Sunday, 9 June 2013

Ian Banks



This is a repost in memory of  Scots writer Ian Banks who died of cancer today at age 59.

Hullo Blog,

Tonight it was back to Edinburgh and the book festival for one of my favourite authors, who also happens to be one of my favourite raconteurs; Ian Banks AKA Ian M Banks. Ian's a novelist in both mainstream fiction and sci-fi, where he uses the Ian M Banks moniker. Unusually for the book festival, tonight there was no reading from an existing book or a work in progress, merely an extended interview and extended Q+A session.  The evenings event was sponsored by Highland Park malt whisky so free samples were on offer as you came in the door, but as I was driving - and had already had a beer with our dinner beforehand - I declined, or more accurately - postponed - as I have a small one beside me while I'm writing this.

Ian was on fine form. In fact he was so animated and so different from his laconic self at previous events that I think he had perhaps tried a few samples of his own before the off. {who can blame him - sip - it's lovely stuff and he is an aficionado of malt whisky, having written a book on the stuff!}  The interview, more of a monologue with a few interruptions in reality, was highly entertaining as Ian gave free rein to his wit and experience in response to the questions and showed clearly how his imagination allows him to both create and handle multiple threads and yet retain the ability to tie them all neatly together before bringing the subject to a close. I've long admired his socialist principles, something that I like to think that to a large extent we share, and the way he holds these close in his writing - he put an embargo on his books being sold in Israel in protest at the recent forced boarding of an aid ship bound for Palestine and famously also cut up his British passport and posted it to Tony Blair in protest at the invasion of Iraq. He was challenged on this latest protest by a member of the audience and responded by explaining that while he had a great admiration for Israel in general and Jewish culture in particular, that he did not feel that he could stand by while they mistreated their neighbours in such a callous way and that of all cultures it was a shame that the Jewish people, who had suffered so badly at the hands of others, would allow themselves to treat other human beings in the same way.

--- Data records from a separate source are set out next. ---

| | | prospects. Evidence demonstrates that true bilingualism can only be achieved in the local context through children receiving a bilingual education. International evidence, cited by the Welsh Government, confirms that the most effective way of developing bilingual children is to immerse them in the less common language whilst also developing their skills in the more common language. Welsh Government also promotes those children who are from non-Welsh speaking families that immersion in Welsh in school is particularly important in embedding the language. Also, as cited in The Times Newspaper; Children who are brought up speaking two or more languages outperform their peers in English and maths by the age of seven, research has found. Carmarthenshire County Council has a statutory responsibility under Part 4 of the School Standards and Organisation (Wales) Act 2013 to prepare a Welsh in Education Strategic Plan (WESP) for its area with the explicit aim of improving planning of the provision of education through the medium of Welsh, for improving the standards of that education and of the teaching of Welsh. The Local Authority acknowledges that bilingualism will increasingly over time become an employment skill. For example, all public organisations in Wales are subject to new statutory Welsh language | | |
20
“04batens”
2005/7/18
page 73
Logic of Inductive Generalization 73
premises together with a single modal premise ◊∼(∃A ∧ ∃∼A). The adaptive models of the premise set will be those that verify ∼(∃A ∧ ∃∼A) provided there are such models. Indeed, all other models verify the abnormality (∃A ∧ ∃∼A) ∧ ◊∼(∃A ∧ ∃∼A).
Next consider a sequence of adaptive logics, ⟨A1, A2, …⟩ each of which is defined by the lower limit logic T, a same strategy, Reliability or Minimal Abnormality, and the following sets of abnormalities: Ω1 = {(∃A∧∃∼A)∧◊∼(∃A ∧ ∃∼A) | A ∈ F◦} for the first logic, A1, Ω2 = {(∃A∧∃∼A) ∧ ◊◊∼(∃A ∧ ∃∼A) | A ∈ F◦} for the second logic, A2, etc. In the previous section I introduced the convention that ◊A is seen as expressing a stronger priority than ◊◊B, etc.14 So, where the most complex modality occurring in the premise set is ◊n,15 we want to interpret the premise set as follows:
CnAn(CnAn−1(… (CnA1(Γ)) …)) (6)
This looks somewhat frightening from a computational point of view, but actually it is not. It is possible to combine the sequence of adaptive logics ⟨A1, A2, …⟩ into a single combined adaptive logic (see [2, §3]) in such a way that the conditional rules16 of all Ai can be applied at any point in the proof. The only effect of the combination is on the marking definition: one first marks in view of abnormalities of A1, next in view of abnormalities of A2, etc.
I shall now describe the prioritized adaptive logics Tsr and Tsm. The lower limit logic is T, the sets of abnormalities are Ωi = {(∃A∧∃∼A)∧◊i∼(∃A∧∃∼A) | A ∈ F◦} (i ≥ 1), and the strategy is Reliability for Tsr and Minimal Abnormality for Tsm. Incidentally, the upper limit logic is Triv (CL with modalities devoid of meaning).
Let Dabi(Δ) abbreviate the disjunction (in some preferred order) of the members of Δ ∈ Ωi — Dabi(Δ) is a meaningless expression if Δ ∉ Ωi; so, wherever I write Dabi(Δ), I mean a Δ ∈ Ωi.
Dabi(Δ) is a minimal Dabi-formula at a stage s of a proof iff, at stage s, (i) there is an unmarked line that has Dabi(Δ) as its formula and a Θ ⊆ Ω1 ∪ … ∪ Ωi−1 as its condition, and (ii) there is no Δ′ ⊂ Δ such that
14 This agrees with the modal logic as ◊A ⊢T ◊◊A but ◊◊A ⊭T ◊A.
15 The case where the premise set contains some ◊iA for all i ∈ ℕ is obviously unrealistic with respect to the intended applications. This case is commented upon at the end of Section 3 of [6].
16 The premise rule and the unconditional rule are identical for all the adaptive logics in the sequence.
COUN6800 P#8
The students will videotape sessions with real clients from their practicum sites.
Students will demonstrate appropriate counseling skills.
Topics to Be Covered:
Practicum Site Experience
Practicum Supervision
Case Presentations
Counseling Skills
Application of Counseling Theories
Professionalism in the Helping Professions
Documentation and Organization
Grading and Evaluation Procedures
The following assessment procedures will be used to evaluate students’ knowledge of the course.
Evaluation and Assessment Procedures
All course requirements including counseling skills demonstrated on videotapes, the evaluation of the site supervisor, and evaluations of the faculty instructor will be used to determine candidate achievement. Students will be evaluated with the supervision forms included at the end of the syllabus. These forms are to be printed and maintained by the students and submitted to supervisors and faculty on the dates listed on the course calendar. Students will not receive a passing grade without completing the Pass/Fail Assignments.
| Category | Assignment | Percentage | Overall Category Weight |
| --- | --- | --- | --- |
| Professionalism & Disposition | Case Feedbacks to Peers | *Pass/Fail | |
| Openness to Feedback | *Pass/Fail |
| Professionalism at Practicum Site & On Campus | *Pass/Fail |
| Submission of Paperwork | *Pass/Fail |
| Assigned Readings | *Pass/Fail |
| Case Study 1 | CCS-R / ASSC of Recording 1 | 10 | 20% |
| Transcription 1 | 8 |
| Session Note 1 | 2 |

Politics was a large part of the nights discussion, and he freely admitted that as he gets older he is becoming an increasingly angry and a typically curmudgeonly,grumpy old man. {See any more similarities between us here anyone?} He was particularly scathing on Capitalism, the bonus culture and the way the new government is proposing to deal with the recession;

" Take the National Health Service, it's there to care for people, to make their lives better, to make a difference. Now look at how government is acting. According to them public ownership equals bad - old fashioned, inefficient, ineffective, a drain on public resources. It has to be made to work better and the only way to do this is by privatisation. This means that it has to work harder, to deliver more with less resources and it has to deliver a profit to its shareholders, be managed outwith public control by people who have a clear conflict of interest between public good and private profit. According to politicians this is the best way forward possible. Control of this edifice is simply not possible by people who simply want to operate solely for the benefit of the general public, who have no purpose other than meeting a social need or making a better, more caring society.

Now, ask that same politician why he or she went into politics and they will tell you without exception that they want to make a difference to peoples lives, they want to make things better, build a better society, give something back to society, etc etc etc.............

To me, something doesn't add up here........... if we apply the same principles to them as they are to others, shouldn't we be privatising politics? But suggest that to any one of them and what do you think the answer would be? " *

All in all a highly entertaining and thought provoking evening.

Another good one!

Thanks Mr Banks............

You can read his wikipedia bio here or an interview here

*Quote Paraphrased

see you later.

3 comments:

Yamini MacLean said...

Hari Om
RIP IMB.

Fine words and such honesty is rarely honoured. Wonderful music to accent it!

May your week be peaceful. YAM xx

Alistair Robertson said...

Thanks Yamini. Yours too!

Rebecca S. said...

Plenty of sad Facebook posts about his death on this side of the pond, as well.
I remember reading this post when you first posted it. Nicely done.